───── EXCERPT TO READ
A wire behaves like a spring with spring constant AY/l0. For a 75cm copper wire of diameter 1.29mm, it's 348528.29 N/m. A weight of 435.66 N stretches it by 1.25mm.
A Wire as a Spring
a) Spring Constant:
Consider a wire of length l0 and cross-sectional area A stretched by a length Δl due to a weight W. Hooke's law states that the force (F) exerted by the wire is proportional to the change in length:
F = k * Δl
where k is the spring constant.
──────────
TASK TO COMPLETE
Copy out everything in the wire-as-spring text from "A wire behaves" down to "the spring constant.".
───── RECORD EXCERPTS
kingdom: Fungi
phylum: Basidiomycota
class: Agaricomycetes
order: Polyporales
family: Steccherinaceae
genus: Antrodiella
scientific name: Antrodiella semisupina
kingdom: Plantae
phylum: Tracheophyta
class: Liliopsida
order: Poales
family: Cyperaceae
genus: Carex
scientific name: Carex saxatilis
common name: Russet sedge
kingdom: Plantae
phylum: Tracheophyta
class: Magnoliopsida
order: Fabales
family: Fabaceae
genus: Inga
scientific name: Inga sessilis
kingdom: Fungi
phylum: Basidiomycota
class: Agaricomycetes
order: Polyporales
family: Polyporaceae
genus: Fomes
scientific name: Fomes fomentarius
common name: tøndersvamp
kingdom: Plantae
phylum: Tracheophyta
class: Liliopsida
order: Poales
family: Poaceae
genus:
──────────
TASK RESPONSE
A wire behaves like a spring with spring constant AY/l0. For a 75cm copper wire of diameter 1.29mm, it's 348528.29 N/m. A weight of 435.66 N stretches it by 1.25mm.
A Wire as a Spring
a) Spring Constant:
Consider a wire of length l0 and cross-sectional area A stretched by a length Δl due to a weight W. Hooke's law states that the force (F) exerted by the wire is proportional to the change in length:
F = k * Δl
where k is the spring constant.